### EXERCISE REQUIREMENTS:
Write out the material below word for word, from the line containing "pose: elev=167.2 azim=56.2" through the line containing "Dot at: (262, 140)", including both of those lines. Leave the pictures out.
— start —
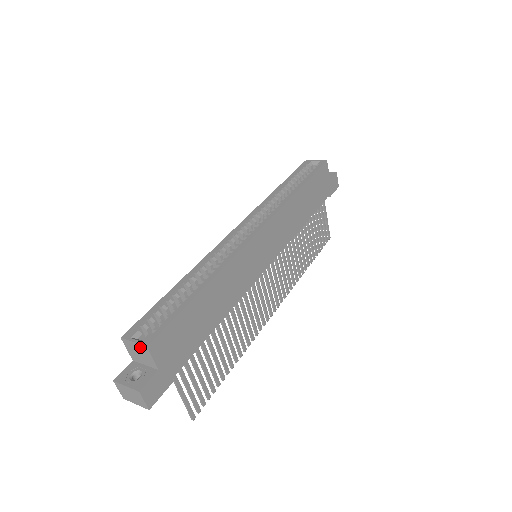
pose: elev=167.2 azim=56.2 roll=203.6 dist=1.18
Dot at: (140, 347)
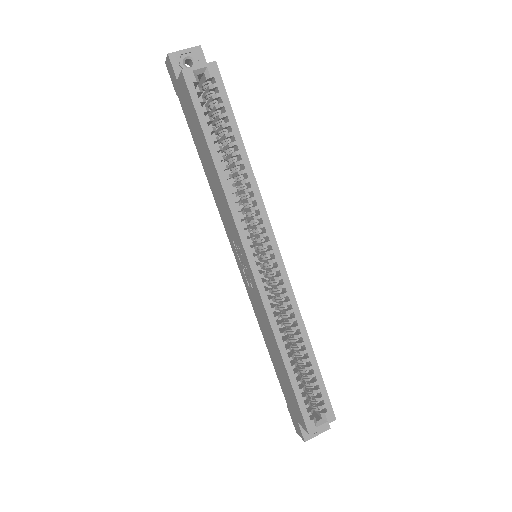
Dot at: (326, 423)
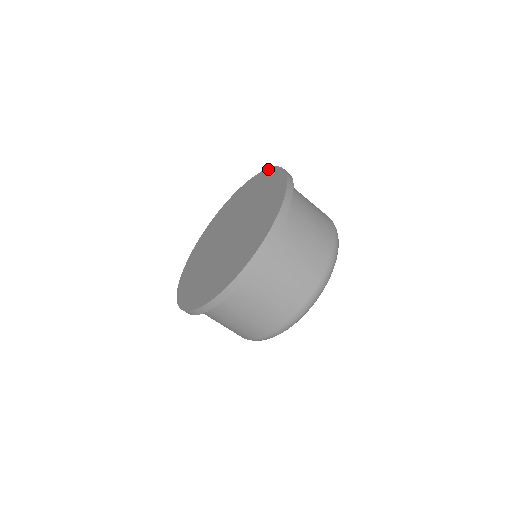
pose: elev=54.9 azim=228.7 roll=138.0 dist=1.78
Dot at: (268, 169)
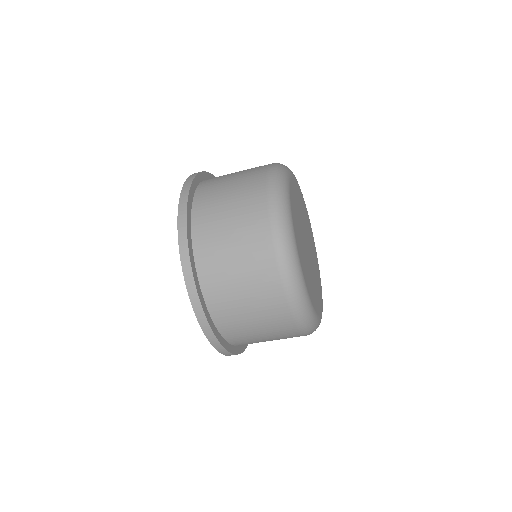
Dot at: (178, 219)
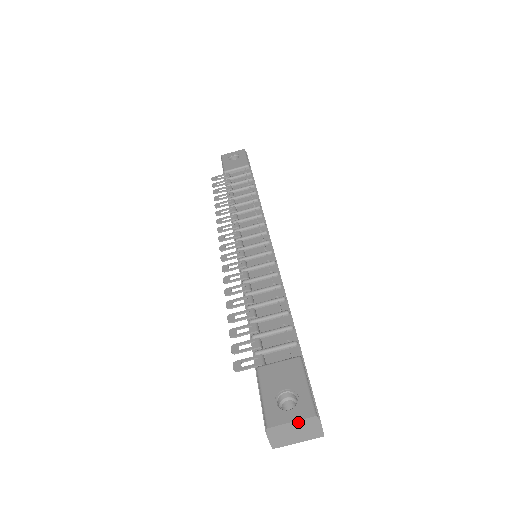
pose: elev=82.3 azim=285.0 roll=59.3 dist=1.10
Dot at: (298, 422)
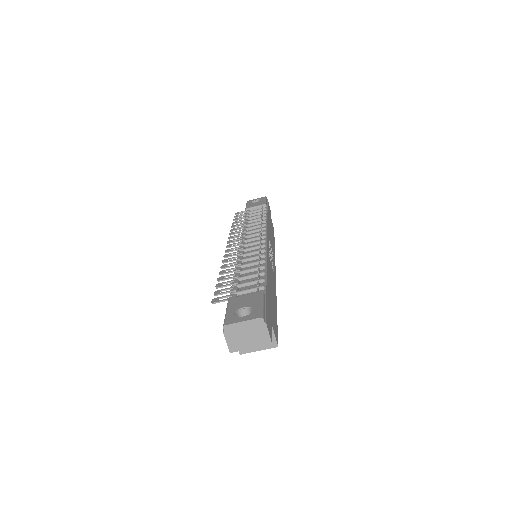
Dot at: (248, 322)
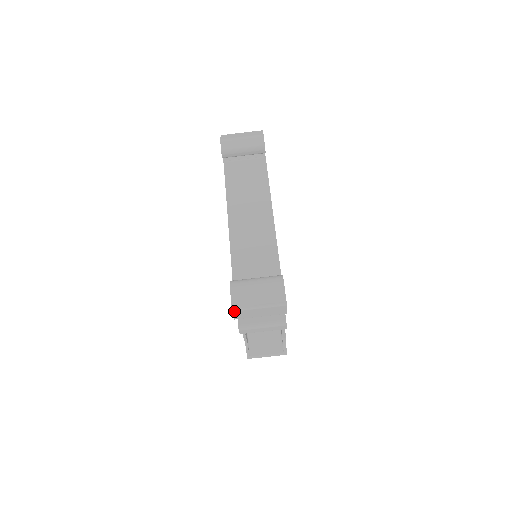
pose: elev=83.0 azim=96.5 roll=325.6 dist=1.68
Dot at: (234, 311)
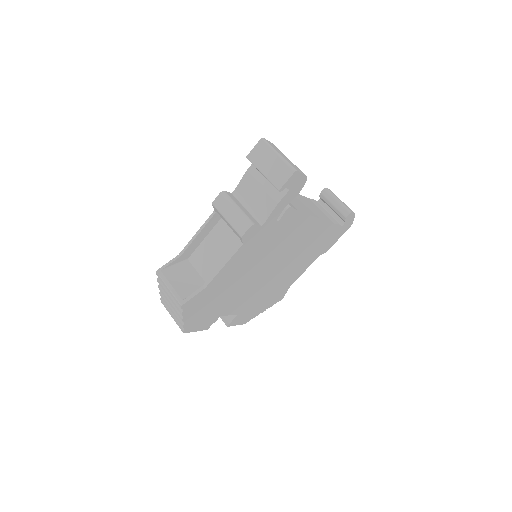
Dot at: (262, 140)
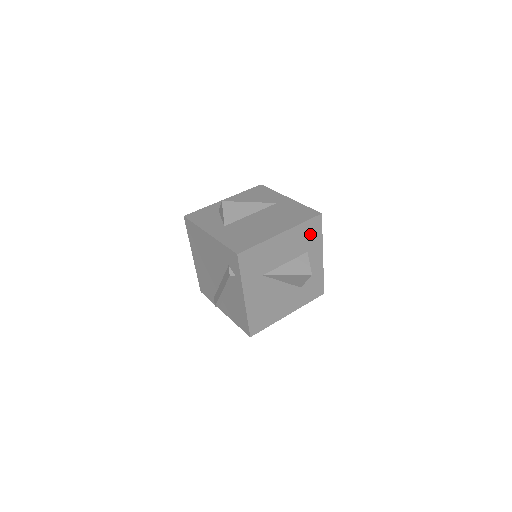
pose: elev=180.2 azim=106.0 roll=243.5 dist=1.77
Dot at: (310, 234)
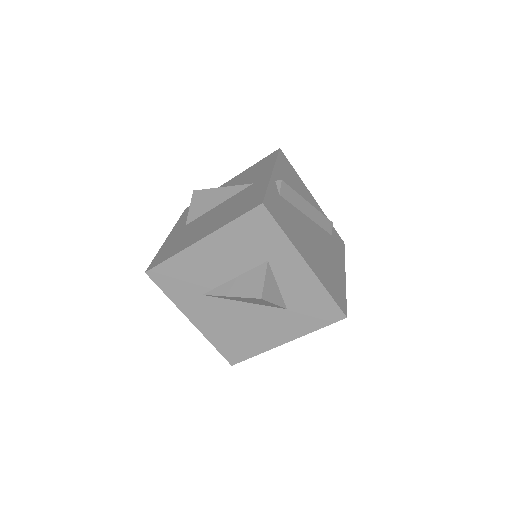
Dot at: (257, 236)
— end —
— start —
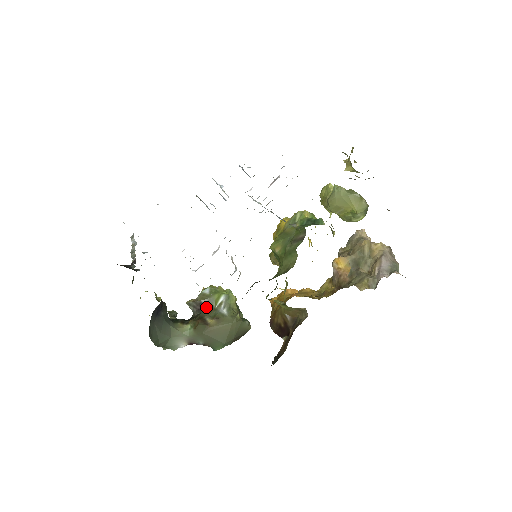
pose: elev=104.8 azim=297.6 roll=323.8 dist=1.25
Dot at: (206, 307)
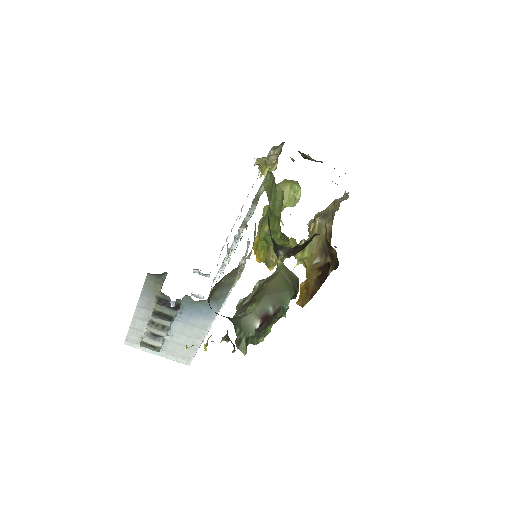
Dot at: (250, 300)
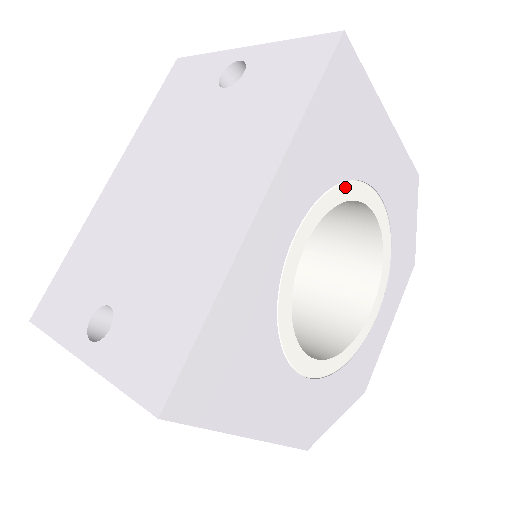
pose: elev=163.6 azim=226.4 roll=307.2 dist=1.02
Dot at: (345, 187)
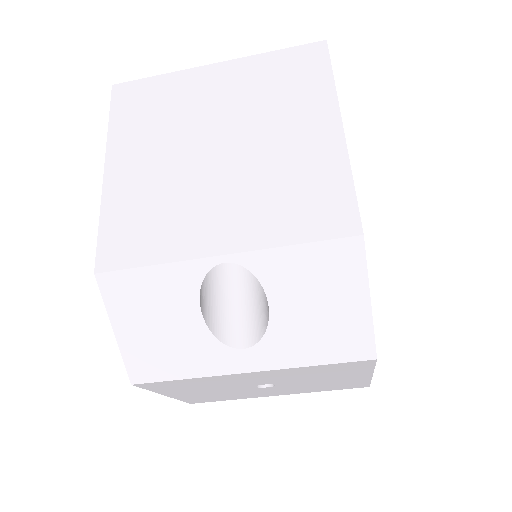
— end —
— start —
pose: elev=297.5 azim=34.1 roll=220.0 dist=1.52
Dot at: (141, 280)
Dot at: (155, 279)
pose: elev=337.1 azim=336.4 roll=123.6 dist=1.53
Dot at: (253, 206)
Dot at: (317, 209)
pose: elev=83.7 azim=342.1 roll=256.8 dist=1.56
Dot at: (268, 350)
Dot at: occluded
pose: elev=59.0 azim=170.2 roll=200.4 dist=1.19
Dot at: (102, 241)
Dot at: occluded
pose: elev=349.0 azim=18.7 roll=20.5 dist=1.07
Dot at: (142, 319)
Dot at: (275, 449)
— end —
### OUTPUT OF THE TASK:
pose: elev=167.2 azim=56.2 roll=203.6 dist=1.18
Dot at: (140, 347)
Dot at: (326, 423)
pose: elev=54.9 azim=228.7 roll=138.0 dist=1.78
Dot at: (268, 169)
Dot at: (178, 219)
pose: elev=82.3 azim=285.0 roll=59.3 dist=1.10
Dot at: (298, 422)
Dot at: (248, 322)
pose: elev=83.0 azim=96.5 roll=325.6 dist=1.68
Dot at: (234, 311)
Dot at: (262, 140)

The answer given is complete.